Analogy technique: using the past experience within the same company, the potential risks of functionality can be identified. This is the least expensive but often most effective if there are high number of reference projects available with expert personnel to make that analogy.

There also exist quantitative approaches like Monte-Carlo simulation, PERT distributions, etc. to use to create the risk ranked list if appropriate resources are available

Change Oriented Testing

In one of my project, we had introduced a bug into a perfectly working functionality while implementing an enhancement by modifying a common piece of code. Apparently an unrelated functionality, though it proved not to be so unrelated,  got broken due to that common code change which was done for right purpose i.e. to achieve code reusability and with right intention. Unfortunately, the bug introduced due to that enhancement was slipped through all the way to production. This provoked me to think on the existing testing strategy which proved to be insufficient to provide a good solid test coverage (and obviously everyone takes their best shot to squeeze QA cycle as much as they could do).

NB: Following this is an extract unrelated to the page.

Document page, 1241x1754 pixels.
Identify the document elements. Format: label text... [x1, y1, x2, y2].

To avoid that kind of situation, this Change Oriented Test (COT) strategy where Development team and QA team would work hand in hand to identify what piece of code or component are changed in the software with the potential impact areas (often labeled as: functionality).  The basic and foundation could be a simple Change-Functionality Impact Matrix that would capture changes as rows and functionalities as columns with X-marked intersection as impact. QA team can't develop this matrix alone by themselves but with the help of Development team a fairly accurate matrix can be created where it would be possible to identify the impact areas and then subsequently plan for the testing to cover the impacted functionalities.

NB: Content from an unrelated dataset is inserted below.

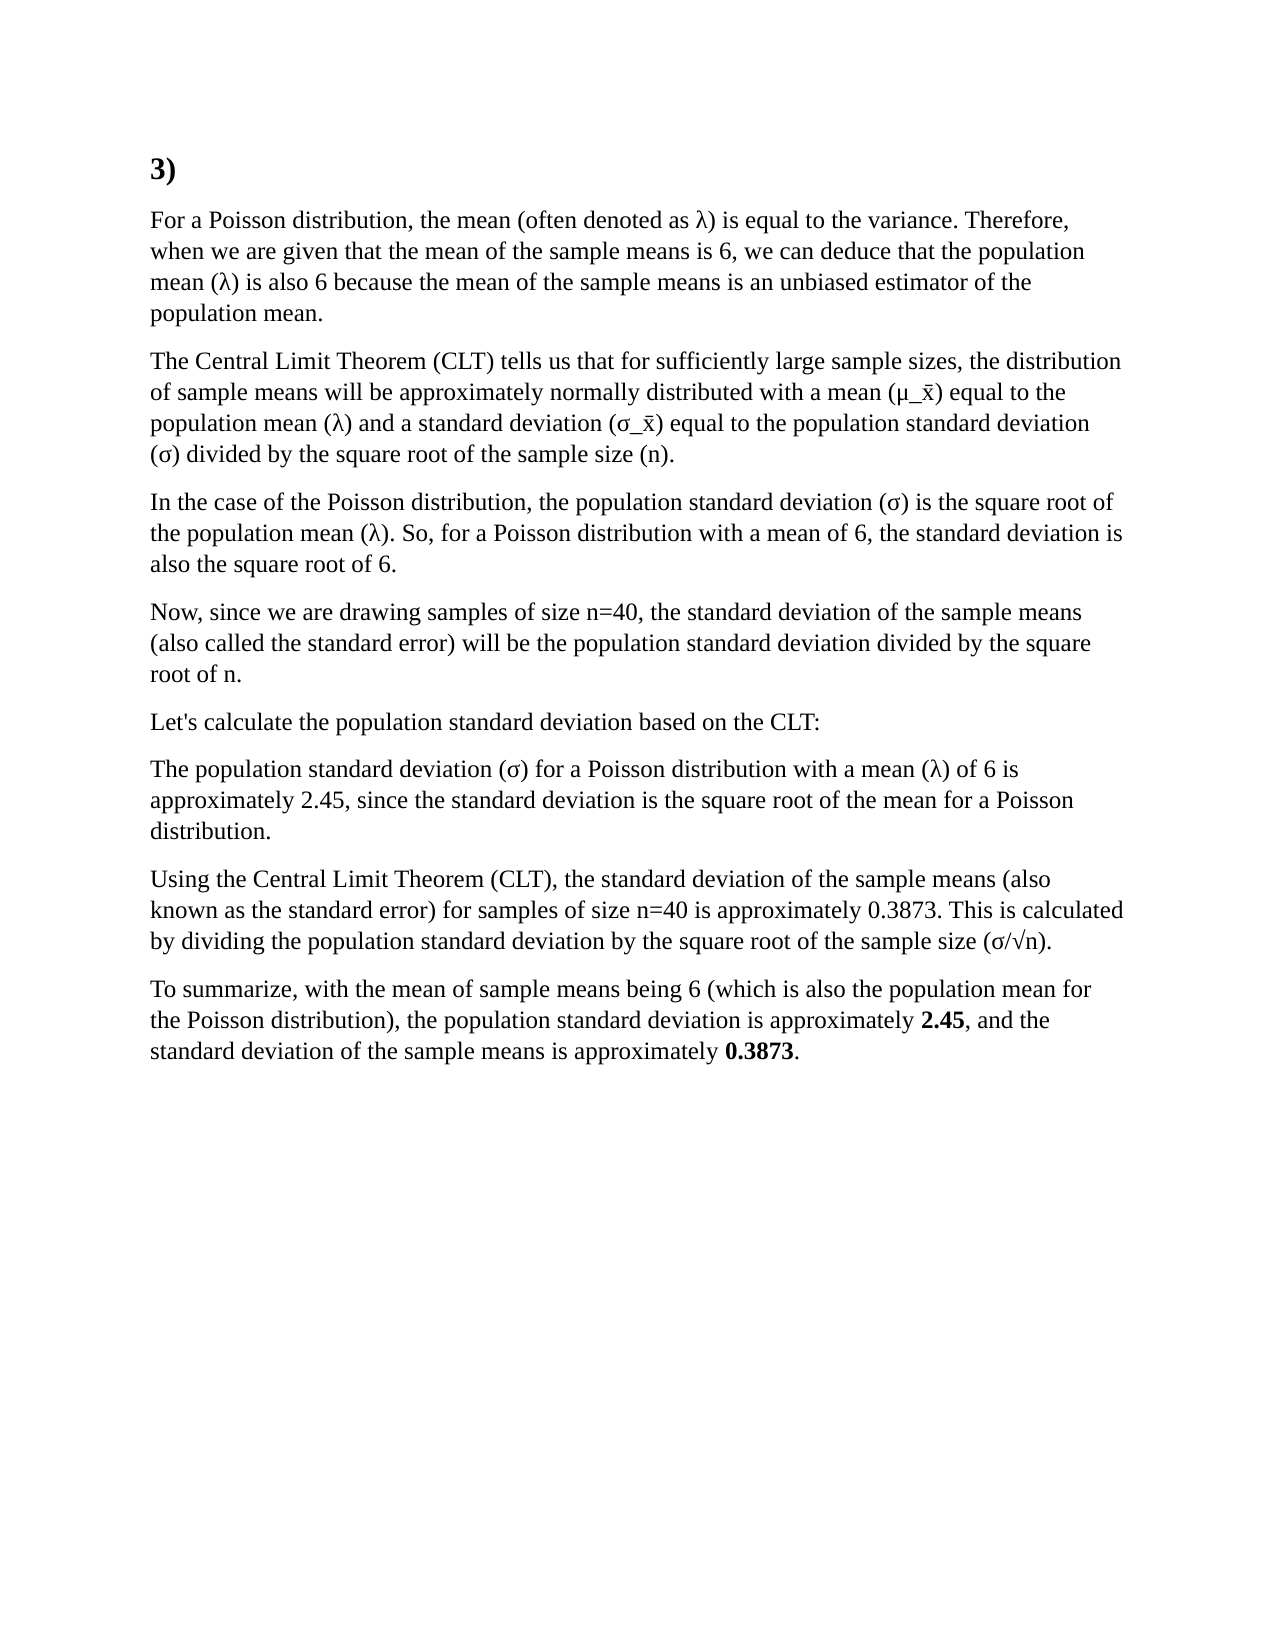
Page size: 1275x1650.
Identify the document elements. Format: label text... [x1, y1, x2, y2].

To make it successful, the below steps should be continued to be in place in the SDLC:

- In every release Development team will create a mapping of code components to requirements and hand over to QA team ahead of testing cycle
- The release note would have one section explaining the changes along with the published impact matrix

The downside of this strategy is that if an automated tool (and embedded in IDE) isn't used (I didn't use any such tool and had done in spreadsheet which proved to be expensive)

Usage Driven Testing

The approach of testing a computer software or systems isn't something novel but what I found is that this isn't used explicitly in the Software Development Life Cycle (SDLC) by the Quality Assurance (QA) team. At least I haven't seen that in any Test Strategy document or Test Plan QA team is specified a concrete plan on studying and analyzing end users behavior and psychology to come up with test plan, test scenario, and test data.

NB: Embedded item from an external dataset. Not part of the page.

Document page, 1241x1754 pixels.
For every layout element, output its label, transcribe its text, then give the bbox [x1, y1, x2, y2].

The fundamental idea behind this strategy is to focus on the features or areas that the users would use most. The automatic next question would be - "how you would know before you release the software?". Yes, I don't have crystal ball to forecast that but it may not be impossible to get an idea of it, through -

- Surveying among the business users on their priority ranking of every features of the software. Then draw a line at, for the sake of the discussion, third quantile and test all the features thoroughly that fall within that bucket while leaving the rest to only smoke test kind of

- Another approach could be shadowing users day to day activity to come up with the list of mostly usage. The limitation of that is you can only do that if you're automating existing business process, enhancing existing software, rebuilding a software etc.

- The last, and least preferred with highest risk, option could be use expert judgement and pick your list. But this approach is better than to release software by random testing or half done testing with no strategy

The way, in some, TV shows mention the disclaimer at the beginning of an apparently risky techniques as "Do not try this at home", I would like to reiterate this at conclusion that all of the above testing strategies should be considered only in a situation where the full testing cycle can not be performed and the senior management understands and make the conscious call to go with those one of alternate routes to meet business need e.g. customer need, time to market, beat the competitors, etc.